Lmao you're an IT guy, right? Get yourself a Raspberry Pi 5, PCIe adapter and a second hand gigabit Intel NIC. Slap a case on that, put OpenWRT on it and bam! High performance, high quality router built from trustworthy parts running open source operating system. Not the prettiest and simplest solution but at least that way you don't have to depend on Realtek chips and Chinese firmware.

anonym29 14 hours ago|||

Pi 5 can't come close to handling gigabit wireguard tunnels. I can do an x86 build that will, but still, incredibly aggravating.

Marsymars 13 hours ago||

You'll probably see better performance with a non-wireguard VPN with the RP5 since it has hardware accelerated AES instructions.

vaxman 12 hours ago|||

There is an entire WORLD that lives in your computer below the operating system (eg, OpenWRT). For example, in your Raspberry Pi 5, there is a chip called the VideoCore GPU and it contains a big blob of code known only to Raspberry Pi Foundation and, perhaps, Five Eyes.
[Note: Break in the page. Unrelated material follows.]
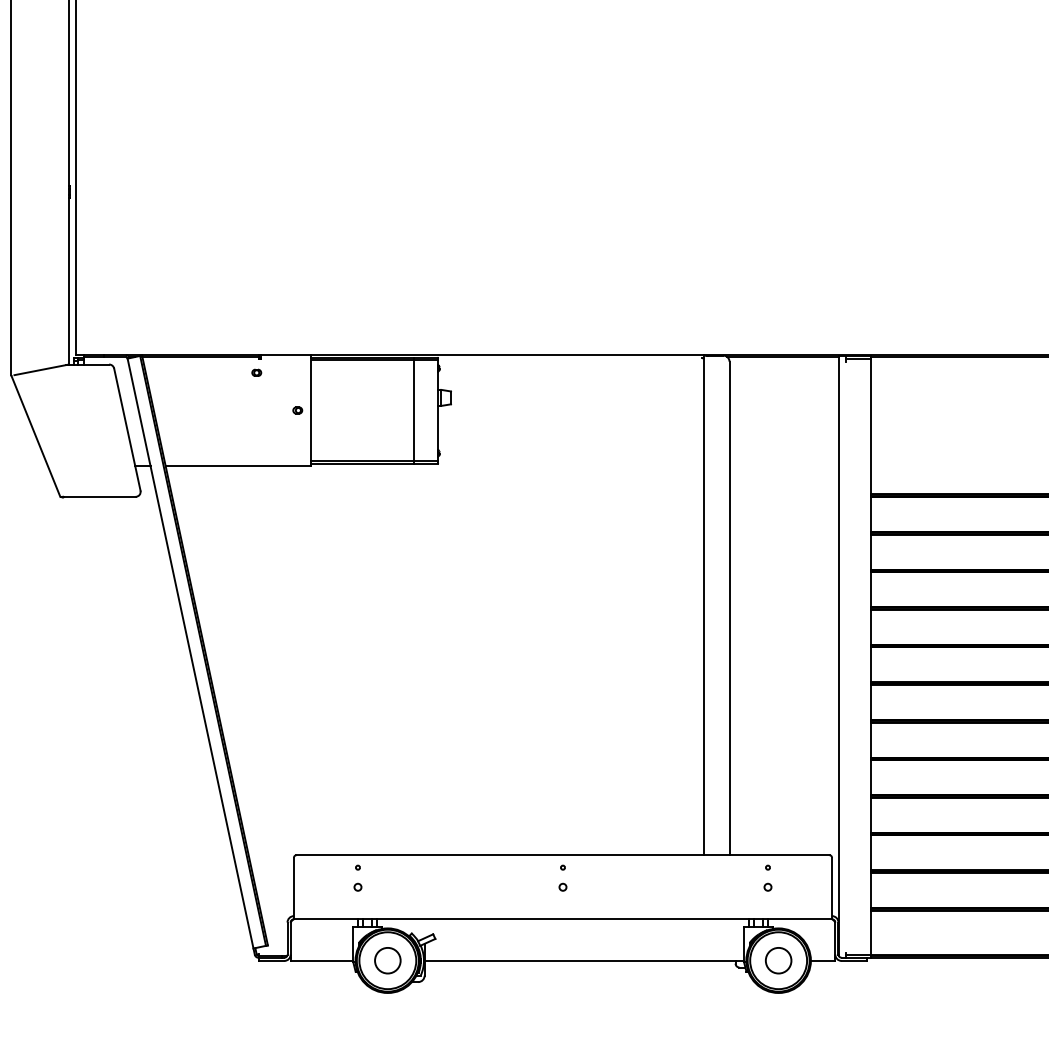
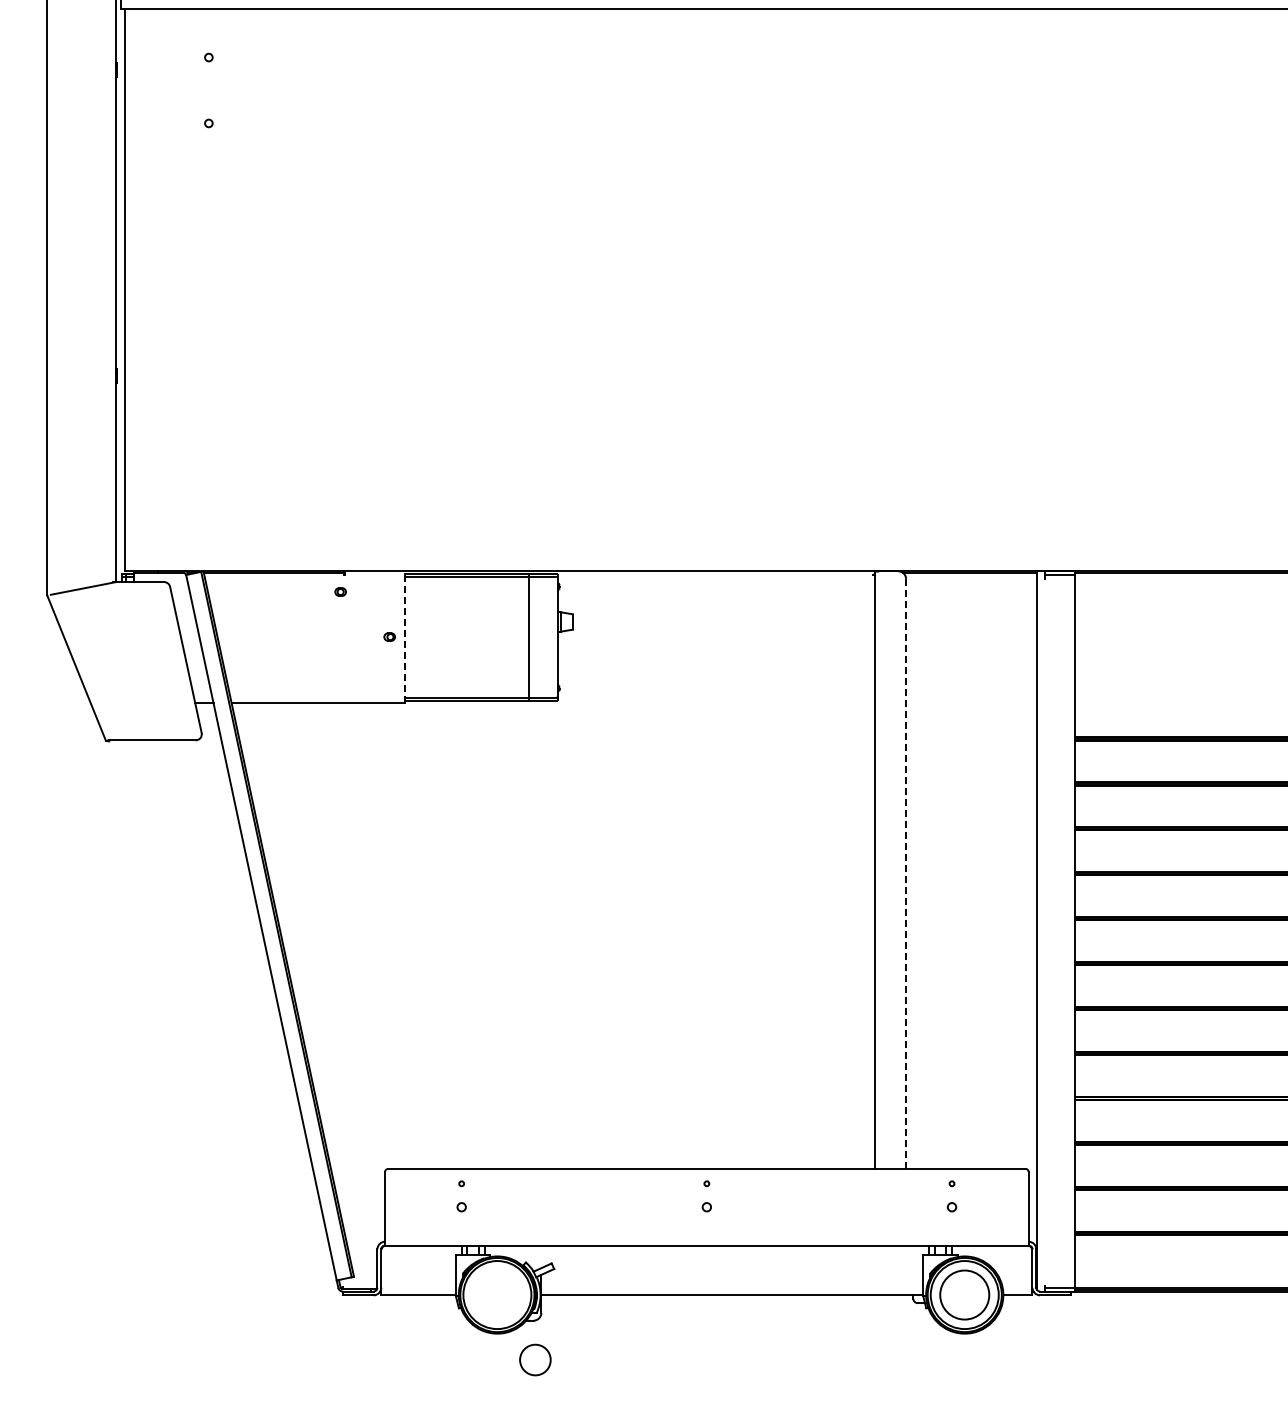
line: (310, 410) -> (405, 636), solid -> dashed
line: (729, 608) -> (906, 873), solid -> dashed
circle: (387, 960) -> (535, 1359), moved
circle: (778, 960) -> (964, 1294), size x1.6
The Chinese processors are like that too!

Even if you have the source and build system to recreate the exact binary blob and can reload it with Jedec or whatever, there is another world below the firmware...called microcode. Some of the microcode comes from the FAB preloaded! Even if you can get the source code for the microcode and somehow read it out and verify it is the same, you guessed it...there is another world below that [1 https://www.researchgate.net/publication/380555600_Trustwort... ] [2 https://dl.acm.org/doi/fullHtml/10.1145/3579856.3582837 ] [3 https://ieeexplore.ieee.org/document/7546493 also https://www.semanticscholar.org/paper/A2%3A-Analog-Malicious... ]

0xy 1 day ago|||

The computing freedom = a plausibly deniable backdoor.

https://nvd.nist.gov/vuln/detail/CVE-2023-1389

supernetworks 1 day ago||

Another favorite, https://www.synacktiv.com/publications/cool-vulns-dont-live-...

the router sniffed plaintext http to grab HTTP User agents to put them into a curl bash command line string. Nice RCE from the browser.

mx7zysuj4xew 1 day ago||

Why wasn't anyone notified about this being in the works? What bulletins did I fail to notice. WHAT THE HELL IS GOING ON HERE

crimshawz 18 hours ago||

Long overdue.

razorbeamz 1 day ago|

I'm sure people will get right on buying American-made routers.